– Tato…?
– Tak?
– Skąd się biorą dzieci?
– Mówiłem ci już – zazgrzytał zębami podczas majstrowania przy drewnie. – Znajdują je w jaskiniach i przynoszą do domów bociany. Kiedy byłaś mała, z tyłu głowy miałaś nawet jego ugryzienie.
– Ale już nie jestem. I nie wierzę w te bajki! – zamanifestowała. Zabrakło tylko złowieszczego przytupu.
Ojciec westchnął. Odłożył młotek szewski na stół roboczy, pochylił się, chwycił za nogę taboretu stojącego obok i przysunął go do siebie.
– Usiądź, Anno. – Poklepał siedzisko.
Podwinęła ona czarną, kwiecistą spódnicę z fartuchem zawiązanym z lewej strony i zrobiła, jak ojciec powiedział. Młode to dziewczę. Gorset jeszcze długo nie będzie przynosić owoców, toteż twarz rzucała się w oczy najbardziej, a jej były wielkie i zielone jak porastające mchem pnie grabów.
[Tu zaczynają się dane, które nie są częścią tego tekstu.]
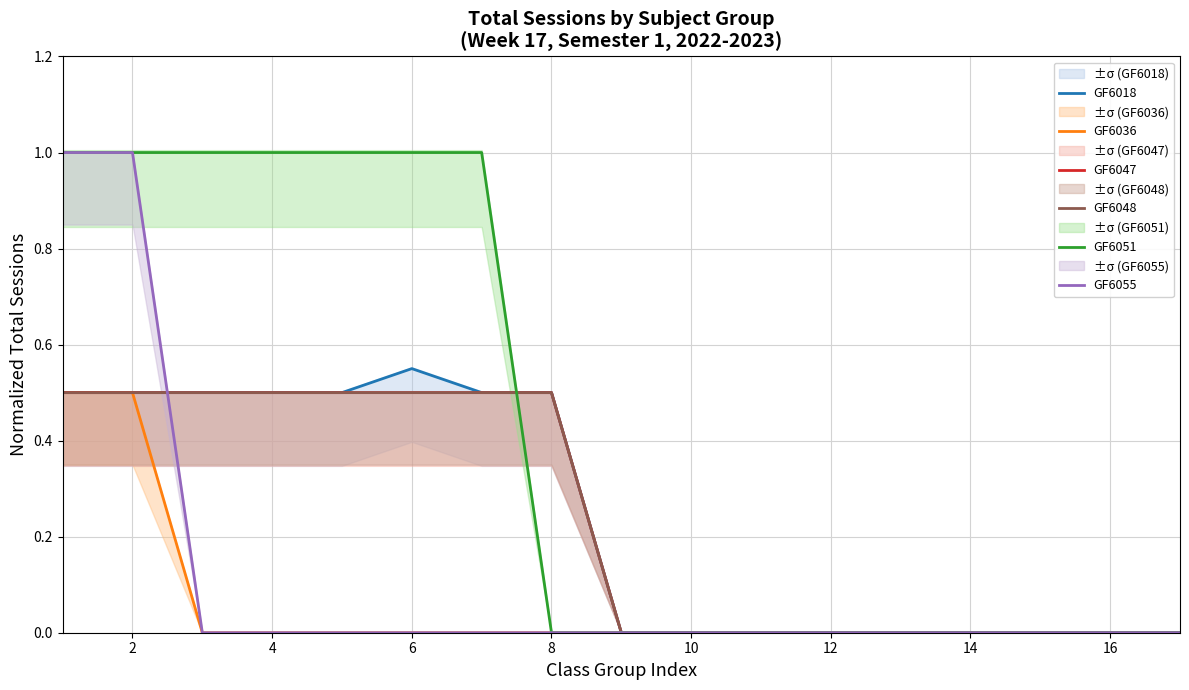

True or false: GF6018 and GF6048 intersect in this chart.

False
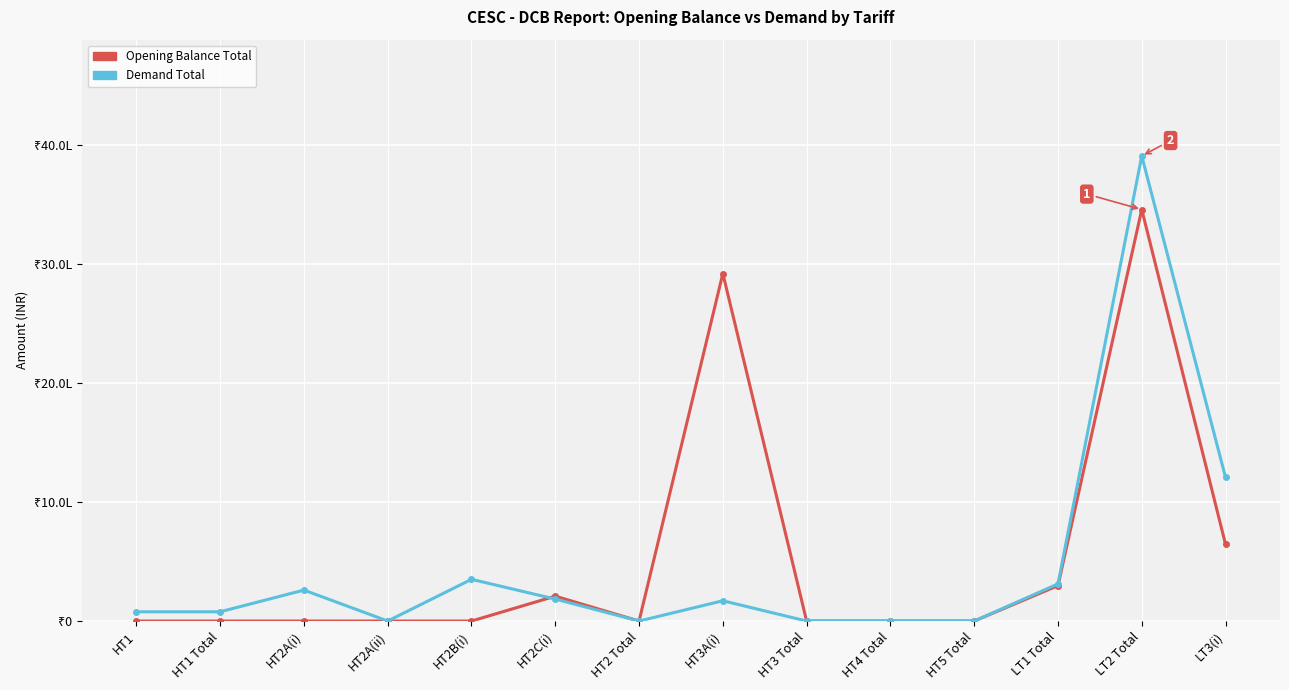

What are all the series names shown in the legend?

Opening Balance Total, Demand Total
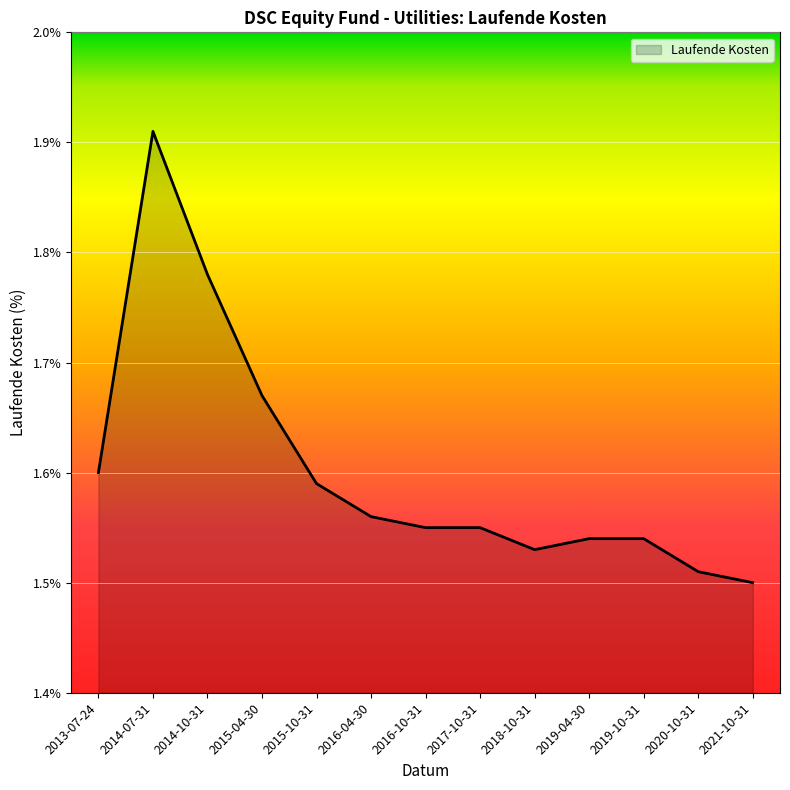

Which category has the highest value across all series?

2014-07-31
– Z lasu – odpowiedział na wcześniej postawione pytanie, będąc śmiertelnie poważnym i nachylając się nad córką. – Nie wszystkie, ale ty stamtąd jesteś.
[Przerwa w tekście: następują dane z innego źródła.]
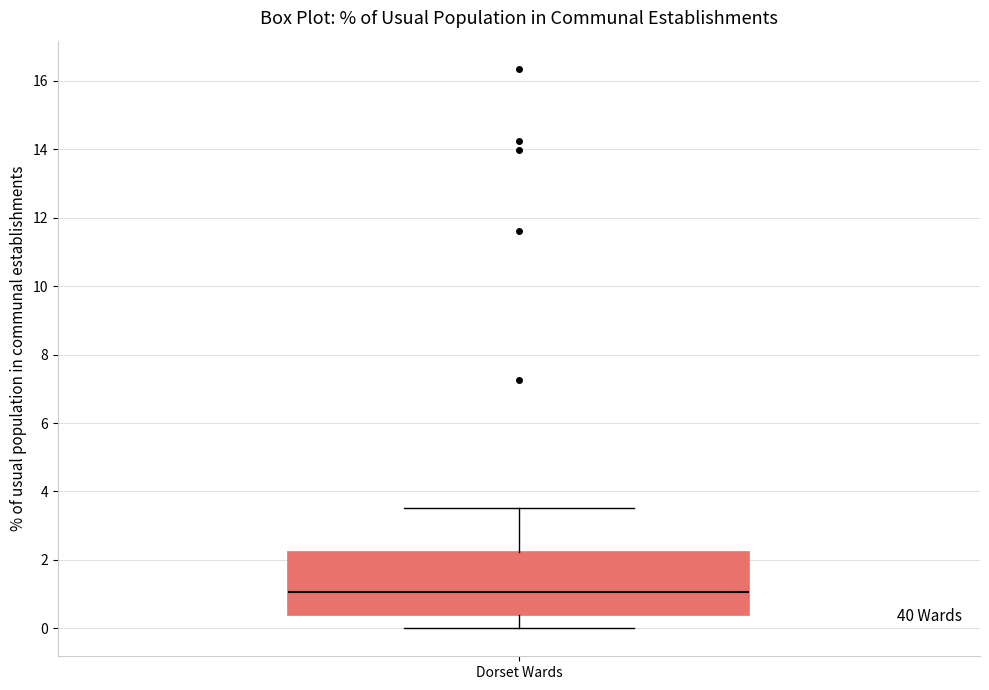

Where is the upper edge of the box for Dorset Wards on the y-axis? The values are not printed on the chart, so give them approximately, as read against the axis.

2.2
– Nie wierzę. – Na moment odwróciła wzrok i prychnęła, poniekąd poirytowana. Ale doskonale wiedziała, kiedy ojciec rzecze kłamstwa, a kiedy prawdę.
– Na własne oczy widziałem, jak zostawiał cię u progu.
– Kto?
– Król.
– Wilhelm?
– Nie – odpowiedział stanowczo. – Król z lasu.
Zapadła chwila ciszy. Z zewnątrz dochodziło ujadanie psa. Nikt się nie przejął.
– Jak wyglądał?
– Nosił koronę.
– To jak każdy król – wtrąciła ze słusznością Anna.
– I wlókł za sobą płaszcz.
Anna mruknęła.
– Mówił coś? Jak mnie zostawiał? – zapytała wyraźnie stropiona.
– Niewiele – spuścił wzrok i położył dłonie na udach.
– Matka też go widziała?
Ojciec zamilkł, ale znów zaczął wodzić oczami po swojej latorośli.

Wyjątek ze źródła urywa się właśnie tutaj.